### Required action
Output a faithful copy of the entries, every picture removed.

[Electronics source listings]
##############################

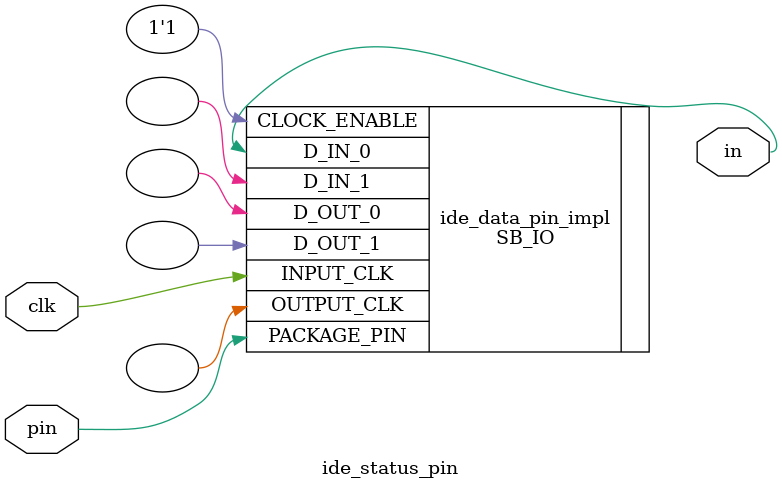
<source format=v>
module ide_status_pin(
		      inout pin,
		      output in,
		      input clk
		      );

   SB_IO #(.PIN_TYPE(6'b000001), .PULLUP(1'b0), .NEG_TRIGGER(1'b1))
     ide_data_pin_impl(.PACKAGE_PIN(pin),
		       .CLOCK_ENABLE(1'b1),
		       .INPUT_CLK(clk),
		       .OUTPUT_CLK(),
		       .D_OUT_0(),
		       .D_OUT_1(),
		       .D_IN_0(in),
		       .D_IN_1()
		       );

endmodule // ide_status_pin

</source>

##############################

### Answer for this exercise
<source format=v>
module ide_status_pin(
		      inout pin,
		      output in,
		      input clk
		      );

   SB_IO #(.PIN_TYPE(6'b000001), .PULLUP(1'b0), .NEG_TRIGGER(1'b1))
     ide_data_pin_impl(.PACKAGE_PIN(pin),
		       .CLOCK_ENABLE(1'b1),
		       .INPUT_CLK(clk),
		       .OUTPUT_CLK(),
		       .D_OUT_0(),
		       .D_OUT_1(),
		       .D_IN_0(in),
		       .D_IN_1()
		       );

endmodule // ide_status_pin

</source>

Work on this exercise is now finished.